By: Stan Hinden | Source: AARP Bulletin Today | - July 23, 2008
Photo by James Balog/Getty Images
Welcome to the bear market of 2008. If you’re like most investors, you’ve watched the price of your stocks and mutual funds go down, down, down and asked yourself, “Why didn’t I sell?”
The answer is that you were probably abiding by the Golden Rule of Investing: “Invest for the long term. When the market falls, don’t panic. The market will recover.”
If you have, indeed, been following the rule, you’re not alone. Despite recent market turmoil, most mutual fund investors are sitting tight, according to Brian Reid, chief economist at the Investment Company Institute, the trade association of American investment companies. “People are reluctant to make new investments, but they tend to hold what they already have,” he says.
Still, the validity of the “buy and hold” strategy has long been a subject of debate in the financial world. While the advice may be easy to follow when you’re 50 or 60, it’s a lot harder when you’re 70 or 80 and uncertain of whether you have enough time to wait.
“Our advice tends to be: Stay in the market,” says Ned Notzon, chairman of the asset allocation committee at the mutual fund company T. Rowe Price Associates. “The markets will recover eventually and you’ll be rewarded.”
What’s more, Notzon adds, behavioral research shows that investors are very likely to sell after stocks go down but not likely to buy back—until long after stocks have gone up.
Notzon suggests that investors can protect themselves against bear market losses by buying shares in bond funds or in balanced stock-and-bond funds. During a market downturn, he says, these funds tend to suffer less than purely stock funds.
Critics of the buy-and-hold philosophy can be scathing in their rejection. “I believe that ‘buy and hold’ is a disaster,” says Martin D. Weiss, president of Weiss Resarch and editor of the Safe Money Report newsletter. “Primarily, it’s a sales pitch disguised as a piece of advice. Brokers have a strong incentive to get you to buy and a strong incentive to stop you from selling.”
Investors can’t simply wait for markets to recover, Weiss says. “The reality is that bear markets can last for years. And during all those years, your money is dead in the water.” You need to be flexible, he adds, and make changes in your portfolio when conditions change.
If you believe a recession or housing downturn is coming, adjust your portfolio. “That’s a time to significantly reduce your exposure to stocks,” Weiss says. “That’s very rational behavior. You don’t want to trade every day. But don’t wait until your stock is worth 10 percent of what you paid for it,” he says.
Instead, investors can implement their own hedging programs, Weiss says, by investing in exchange-traded funds that allow investors to protect their portfolios against price declines. For instance, when the price of the Dow Jones Industrial Average falls, the price of such an “inverse” fund based on the Dow will rise.
A Dilemma for Boomers
Golden rule supporters say that selling stocks when the market goes south is a bad idea because it means you have to be right on the price twice: Once when you sell and again when you buy back in. That may be true, but they rarely tell you how much money you can lose by hanging on.

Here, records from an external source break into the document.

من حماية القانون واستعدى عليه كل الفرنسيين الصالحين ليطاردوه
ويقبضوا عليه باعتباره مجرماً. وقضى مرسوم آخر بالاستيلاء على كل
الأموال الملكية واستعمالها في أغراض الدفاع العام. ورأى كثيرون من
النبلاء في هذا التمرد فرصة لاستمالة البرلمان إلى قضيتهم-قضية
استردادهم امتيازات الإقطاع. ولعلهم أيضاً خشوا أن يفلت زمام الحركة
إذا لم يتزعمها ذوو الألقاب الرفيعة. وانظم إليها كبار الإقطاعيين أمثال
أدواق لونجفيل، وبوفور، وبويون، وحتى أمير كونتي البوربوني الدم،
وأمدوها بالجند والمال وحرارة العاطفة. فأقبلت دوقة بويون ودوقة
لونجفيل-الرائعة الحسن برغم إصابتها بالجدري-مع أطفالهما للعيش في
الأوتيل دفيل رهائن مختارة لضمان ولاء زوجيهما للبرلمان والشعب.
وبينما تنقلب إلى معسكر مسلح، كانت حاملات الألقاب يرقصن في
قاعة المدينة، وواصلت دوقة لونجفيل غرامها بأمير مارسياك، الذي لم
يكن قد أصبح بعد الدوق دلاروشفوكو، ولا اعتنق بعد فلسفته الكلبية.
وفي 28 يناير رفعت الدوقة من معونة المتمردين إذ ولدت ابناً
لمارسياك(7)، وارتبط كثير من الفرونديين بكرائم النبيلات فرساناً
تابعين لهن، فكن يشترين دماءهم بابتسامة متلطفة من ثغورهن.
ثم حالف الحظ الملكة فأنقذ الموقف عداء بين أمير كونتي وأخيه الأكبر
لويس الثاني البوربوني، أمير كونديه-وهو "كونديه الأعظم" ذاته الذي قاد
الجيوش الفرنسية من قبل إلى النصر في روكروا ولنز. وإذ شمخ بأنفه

While bear market losses concern all investors, they particularly worry boomers who are within five or 10 years of retirement. My 52-year-old son, Larry, is an example. A lawyer and businessman, Larry lost faith in the buy-and-hold idea in the late 1990s when he invested his retirement money in Lucent Technologies, then the darling of Wall Street. When Lucent was reported to be using dubious accounting practices, its high-flying stock crashed. “I kept telling myself, ‘It will come back,’ ” Larry says. “But it never did.” Two years later, the stock was selling for 55 cents a share and Larry lost his investment.
Larry also remembers the tech bust of 2000. When markets finally “recovered,” hundreds of tech companies were gone, along with the money invested by their shareholders.
In 2007, Larry was watching the housing bust and the subprime mortgage mess. Oil and gasoline prices were rising and the economy was slowing. “Even with all the bad news, the market kept hitting new highs,” Larry says. “I knew the day of reckoning had to come.”
So, in May 2007, Larry sold his shares in a fund that tracks the stock performance of the S&P 500 companies. The fund, formally known as the SPDR S&P 500 ETF, trades on the American Stock Exchange under the symbol “SPY.”
Larry sold his shares at $149.75. Afterward, the markets continued to climb, and in October the fund reached a 52-week high of $157.52. Undeterred, Larry stayed out of the market and waited.
When 2008 dawned, the markets turned down sharply. By June and July, the collapse of Bear Stearns—followed by widespread meltdowns in the financial sector—sent stocks into bear market territory.
On July 15, SPY dropped to a 52-week low of $120.02. Fifteen months after selling his shares, Larry began to move back into the fund, buying shares at $121—about 19 percent below where he had sold them.
“I understand that the market may yet move lower,” Larry says, “but I plan to keep buying. Even if I have to buy and hold for quite a while, when the market goes back to the October 2007 highs,” he says, “I will still be at least 20 percent better off than people who did nothing during the downturn.”